12-year-old Gazan boy arrives in Atlanta for medical care amid a child amputee crisis

Yassin shakes hands with the Atlanta-based doctor who treated him at a hospital in Gaza in April 2024. (Sophia Qureshi/285 South)

Applause and ululations erupted as 12-year-old Yassin Alghalban emerged through sliding doors in the arrivals hall of Hartsfield-Jackson Atlanta International Airport on Sunday, his mother pushing him in a courtesy wheelchair.

His three-year-old brother Zeinnedin, sitting between the stumps of Yassin’s amputated legs, smiled shyly at the crowd. His two sisters, Nusaiba and Zeena, struggled with stacked suitcases containing enough belongings for the year. Yassin — who lost both his legs in an explosion in Gaza in April 2024 — is expected to undergo surgical treatment and be fitted for prosthetic limbs at an Atlanta-area medical facility over the next 12 months. 

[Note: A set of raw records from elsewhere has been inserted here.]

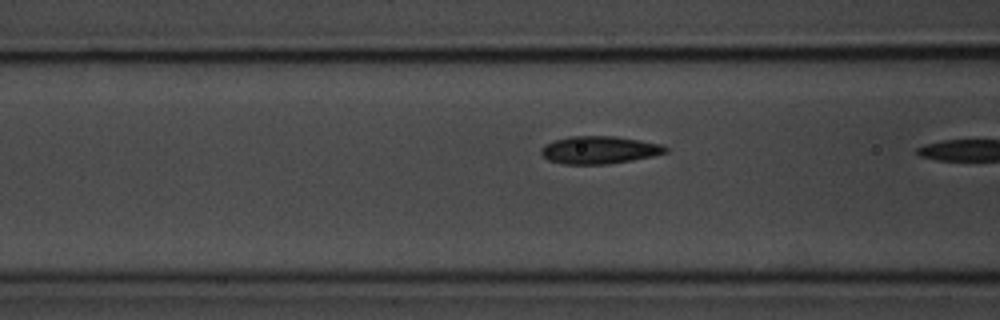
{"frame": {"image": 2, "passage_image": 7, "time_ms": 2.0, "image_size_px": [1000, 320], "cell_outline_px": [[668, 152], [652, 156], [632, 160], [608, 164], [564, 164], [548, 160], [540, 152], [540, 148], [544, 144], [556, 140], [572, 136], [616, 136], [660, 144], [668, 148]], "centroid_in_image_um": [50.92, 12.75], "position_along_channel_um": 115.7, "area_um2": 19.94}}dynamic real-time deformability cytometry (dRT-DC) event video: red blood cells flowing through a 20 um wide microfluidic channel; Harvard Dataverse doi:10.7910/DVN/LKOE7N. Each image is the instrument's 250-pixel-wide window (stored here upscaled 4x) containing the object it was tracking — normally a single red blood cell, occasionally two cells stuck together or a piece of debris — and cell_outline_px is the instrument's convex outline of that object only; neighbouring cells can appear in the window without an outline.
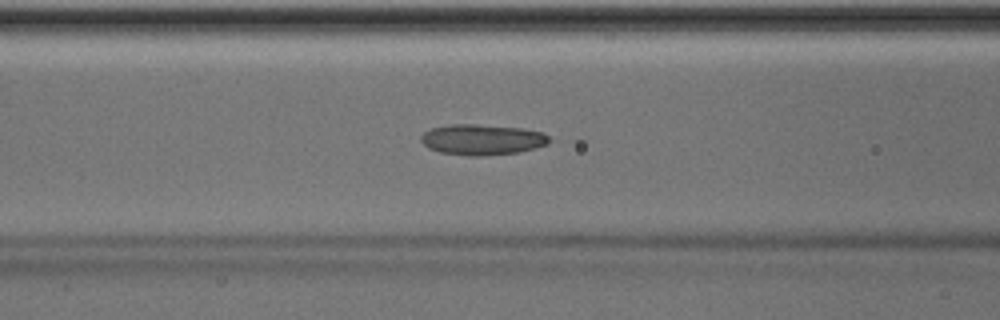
{"species": "Egyptian fruit bat (a non-hibernating species)", "species_latin": "Rousettus aegyptiacus", "temperature_condition": "room temperature", "stored_images_in_passage": 51, "camera_frame_rate_fps": 3000, "um_per_image_px": 0.085, "animal": {"sex": "male"}, "frame": {"image": 1, "passage_image": 21, "time_ms": 6.667, "image_size_px": [1000, 320], "cell_outline_px": [[548, 144], [516, 152], [480, 156], [468, 156], [440, 152], [428, 148], [420, 140], [420, 136], [424, 132], [432, 128], [452, 124], [476, 124], [520, 128], [544, 132], [548, 136]], "centroid_in_image_um": [40.94, 11.86], "position_along_channel_um": 125.7, "area_um2": 22.72}}
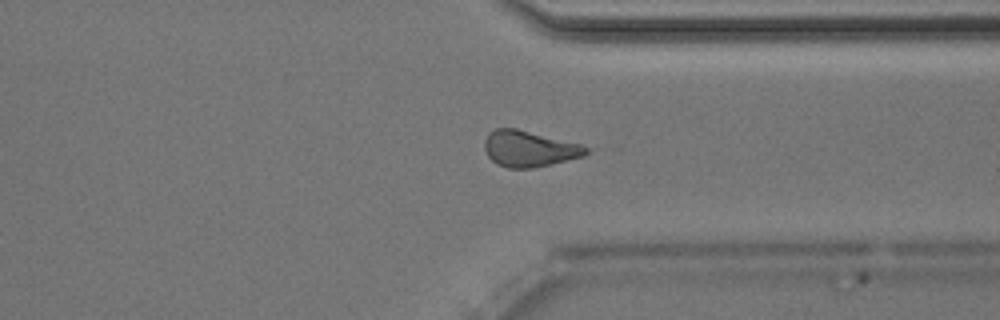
{"frame": {"image": 2, "passage_image": 39, "time_ms": 12.667, "image_size_px": [1000, 320], "cell_outline_px": [[588, 152], [584, 156], [532, 168], [508, 168], [496, 164], [488, 156], [484, 148], [484, 140], [488, 132], [496, 128], [516, 128], [584, 144], [588, 148]], "centroid_in_image_um": [44.97, 12.63], "position_along_channel_um": 366.4, "area_um2": 21.5}}
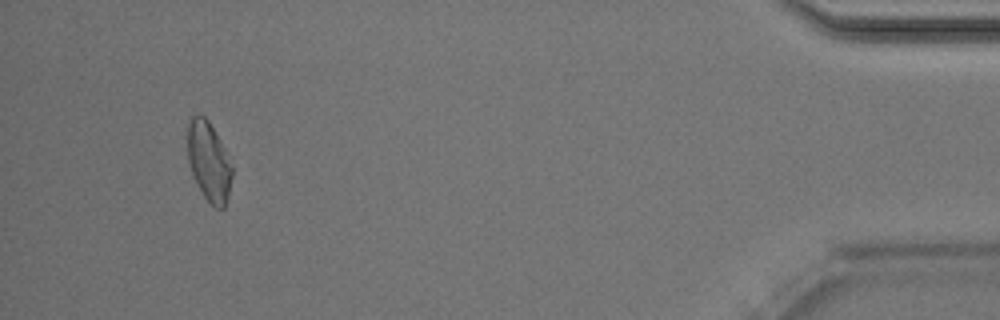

Yassin is one of 11 Gazan children who arrived in airports around the U.S. early this week for medical treatment — in the “largest single evacuation of injured children from Gaza,” according to the nonprofit Heal Palestine, which sponsored the evacuation. The 12-year-old is also the second child from Gaza to come to Atlanta for medical treatment since the beginning of Israel’s war on the Palestinian territory in October 2023, a military campaign that’s widely recognized as a genocide. Earlier this year, another injured 12-year-old, Habiba, came to Atlanta for a cranioplasty.